Records to process:
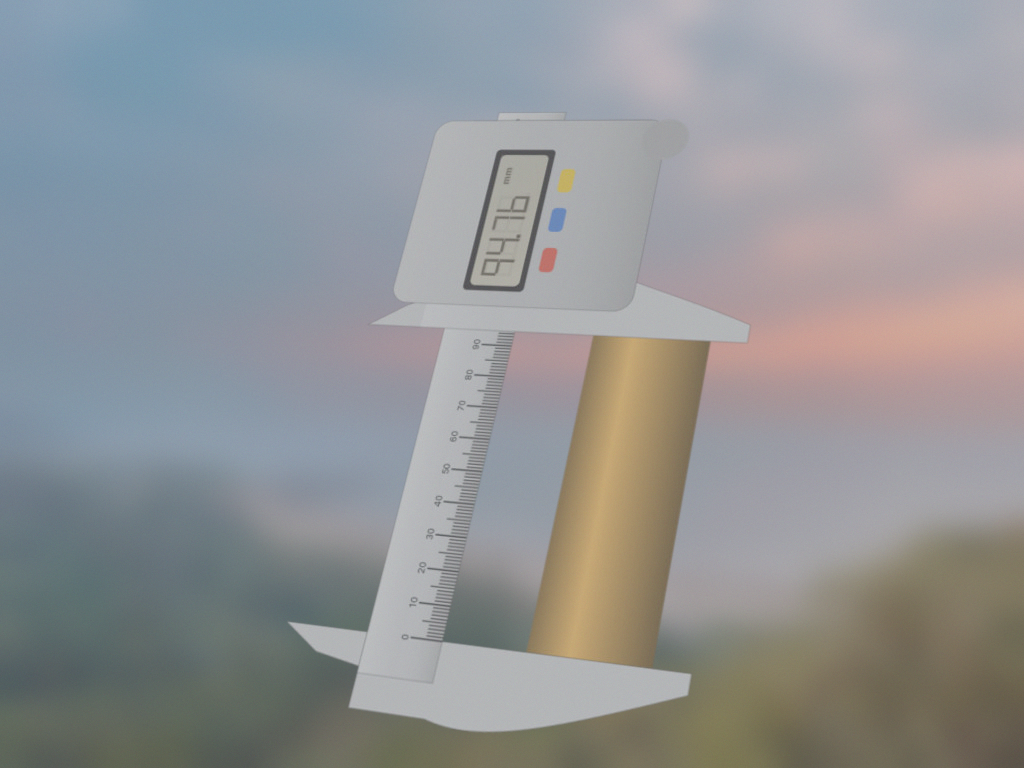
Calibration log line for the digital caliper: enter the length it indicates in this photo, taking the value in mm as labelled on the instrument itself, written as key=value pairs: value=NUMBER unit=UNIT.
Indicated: value=94.76 unit=mm
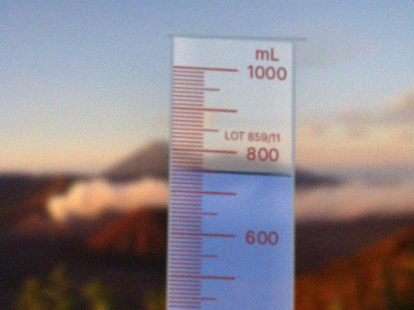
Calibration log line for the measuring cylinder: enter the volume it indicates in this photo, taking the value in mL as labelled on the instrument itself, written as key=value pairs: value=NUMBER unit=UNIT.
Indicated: value=750 unit=mL
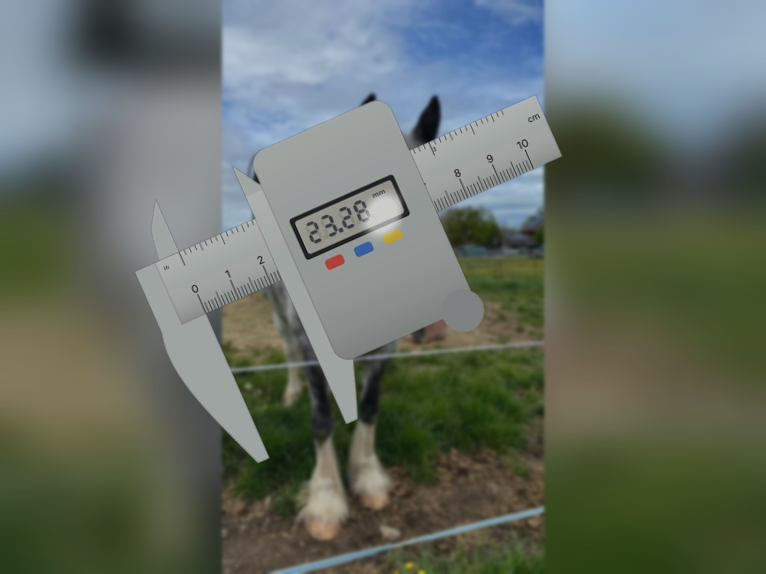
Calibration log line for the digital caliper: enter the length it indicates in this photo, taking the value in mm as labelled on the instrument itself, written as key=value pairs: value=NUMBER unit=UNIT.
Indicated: value=23.28 unit=mm
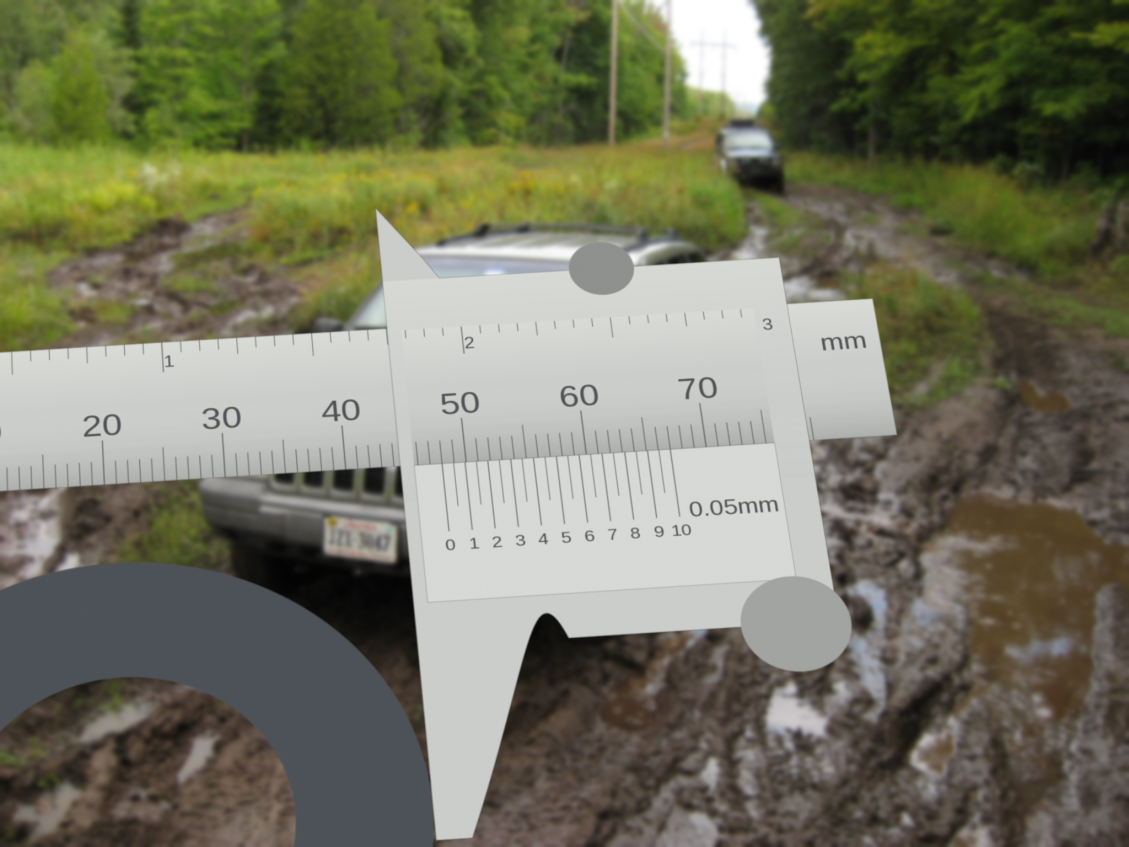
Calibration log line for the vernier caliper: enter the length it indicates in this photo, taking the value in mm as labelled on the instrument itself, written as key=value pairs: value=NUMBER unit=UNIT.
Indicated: value=48.0 unit=mm
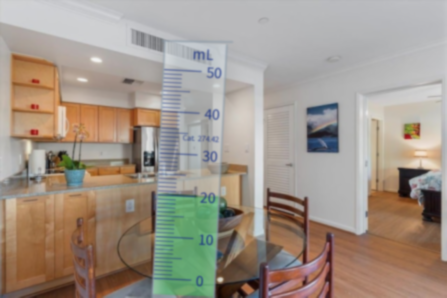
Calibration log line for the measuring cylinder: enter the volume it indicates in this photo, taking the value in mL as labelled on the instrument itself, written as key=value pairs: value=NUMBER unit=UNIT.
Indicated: value=20 unit=mL
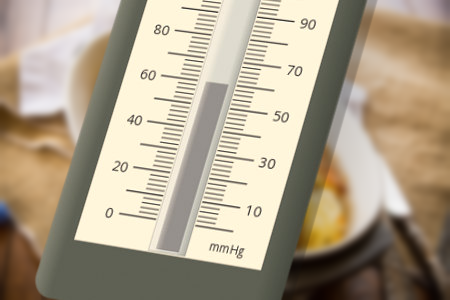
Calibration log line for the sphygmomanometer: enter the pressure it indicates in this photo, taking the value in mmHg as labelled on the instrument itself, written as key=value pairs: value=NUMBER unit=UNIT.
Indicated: value=60 unit=mmHg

Work to be completed:
Render every line of the records above as a JSON list of strings, one string per line, with blank lines omitted. Leave the pictures out.

Solution:
[
  "Calibration log line for the digital caliper: enter the length it indicates in this photo, taking the value in mm as labelled on the instrument itself, written as key=value pairs: value=NUMBER unit=UNIT.",
  "Indicated: value=94.76 unit=mm",
  "Calibration log line for the measuring cylinder: enter the volume it indicates in this photo, taking the value in mL as labelled on the instrument itself, written as key=value pairs: value=NUMBER unit=UNIT.",
  "Indicated: value=750 unit=mL",
  "Calibration log line for the digital caliper: enter the length it indicates in this photo, taking the value in mm as labelled on the instrument itself, written as key=value pairs: value=NUMBER unit=UNIT.",
  "Indicated: value=23.28 unit=mm",
  "Calibration log line for the vernier caliper: enter the length it indicates in this photo, taking the value in mm as labelled on the instrument itself, written as key=value pairs: value=NUMBER unit=UNIT.",
  "Indicated: value=48.0 unit=mm",
  "Calibration log line for the measuring cylinder: enter the volume it indicates in this photo, taking the value in mL as labelled on the instrument itself, written as key=value pairs: value=NUMBER unit=UNIT.",
  "Indicated: value=20 unit=mL",
  "Calibration log line for the sphygmomanometer: enter the pressure it indicates in this photo, taking the value in mmHg as labelled on the instrument itself, written as key=value pairs: value=NUMBER unit=UNIT.",
  "Indicated: value=60 unit=mmHg"
]